Cayendo, pude ver la tienda donde me refugié en la Larga Noche, el dosel de mosquitero que rodeaba el diván donde debería haber dormido, y el bosque negro rodeando el claro como una manada de lobos hambrientos. Había ojos en el bosque, ojos lilas que se clavaban en mi, ojos que me atravesaban como dagas, ojos que levantaron sus huesudas manos y avanzaron como lanzas a través de mi estómago. Las sentí, heladas, apuñalándome con tal fuerza que escuchaba el roce del metal con el hueso de mi columna. El dolor era punzante, violento, pero solo podía ver aquello, no era capaz de emitir ningún sonido, ni un solo sollozo, aun cuando la visión me horrorizaba al grado de querer morirme allí mismo. Las lanzas se volvieron manos, en esa muerte en vida en la cual me hallaba sumergida, y las manos se abrieron paso por mis entrañas, desagarrando la carne de mis intestinos, y quería gritar, quería levantarme y salir corriendo, pero mi cuerpo no respondía.

Era como si estuviera muerta...

Las manos dejaron de buscar, y se elevaron, negras y sanguinolentas sobre mí, sosteniendo algo brillante entre sus dedos, algo que despedía una intensa luz azul, cuyo brillo me absorbió como un tornado a las nubes. Las nubes se volvieron fuego, el tornado dejó de girar y se volvió una lluvia de espadas sobre mi cabeza. Una me cortó los brazos, las piernas y finalmente el cuello, mi cabeza rodaba por una escalera que descendía interminablemente hacia un vasto océano negro, un agujero de sangre y podredumbre. La negrura me hacía sentir enferma, la oscuridad me sofocaba, entre esas aguas negras, lo único que veía eran vagas siluetas monstruosas cerniéndose sobre mí, yendo por mí, peleándose por quién de ellos sería el indicado para partirme en mil pedazos...

Y entonces hubo luz, una luz blanca e intensa, un resplandor que encegueció a las bestias que rondaban sobre mí, arrancándoles chillidos y forzándolas a huir, porque esa luz era pura, era cálida, a su alrededor, la sangre podrida se volvía agua clara y dulce, mientras la luz revelaba una silueta como nacida de la misma luminosidad, de blancas ropas, de blanco cabello, de claros ojos amarillos que me recordaban el resplandor del sol tras las nubes, tan pálido que era casi incoloro.

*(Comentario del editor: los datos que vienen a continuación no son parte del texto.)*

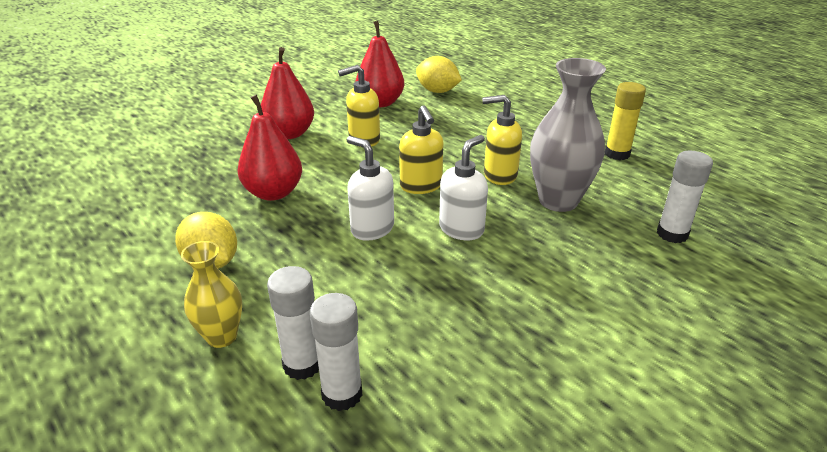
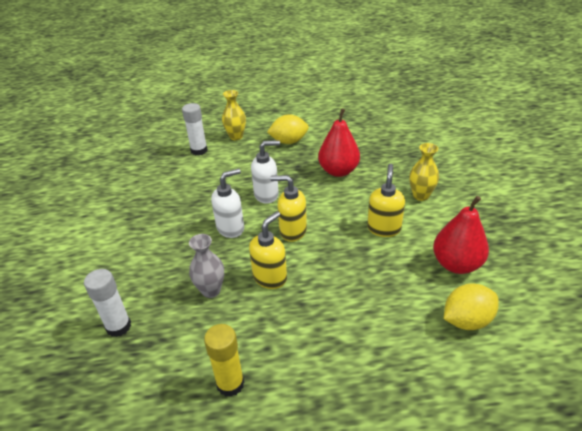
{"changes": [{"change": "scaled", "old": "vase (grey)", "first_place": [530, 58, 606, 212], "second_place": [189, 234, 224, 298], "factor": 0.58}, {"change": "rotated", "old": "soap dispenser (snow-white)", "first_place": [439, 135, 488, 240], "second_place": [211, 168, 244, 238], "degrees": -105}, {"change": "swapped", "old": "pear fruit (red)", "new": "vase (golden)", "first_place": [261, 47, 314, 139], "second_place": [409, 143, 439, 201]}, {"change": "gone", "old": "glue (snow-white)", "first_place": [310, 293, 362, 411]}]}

Aquella inmaculada aparición me tendió la mano, fluyendo como el agua que la rodeaba, toda su ropa seguía un ritmo hipnotizante que solo podía ser celestial. Extendí los dedos, pero algo me sujetaba por la cintura, algo tiraba de mí al fondo de ese pozo profundo. Intenté ver sobre mi hombro, descubriendo una aparición huesuda, cuya piel agrietada despedía un brillo rojo entre los canaletes formados por las arrugas carbonizadas de su cuerpo. Me retorcí para soltarme, luchando contra la figura negra, retorciéndome, pero era la misma agua la cual se volvía demasiado densa para moverme con facilidad. Mi gritó sonaba ahogado, la silueta blanca luchaba por alcanzarme, luchaba por sujetarme, nadando hacia el fondo con la desesperación de un buzo que mira hundirse un tesoro.

La silueta blanca dio un impulso, a su alrededor, el agua parecía volverse mercurio, tan brillantes y plateada que me parecía celestial. Hubo un impulso más, y sus manos finalmente alcanzaron las mías. Su agarre era firme, aunque suave, cálido, pero filoso al mismo tiempo. Extendió una mano hacia el ennegrecido ser, que pareció querer gritar algo, con su boca deformada como la de una bestia que comprende que ha perdido a su presa, hundiéndose lentamente en las profundidades, lanzando un rugido lastimero que parecía querer romperte el corazón.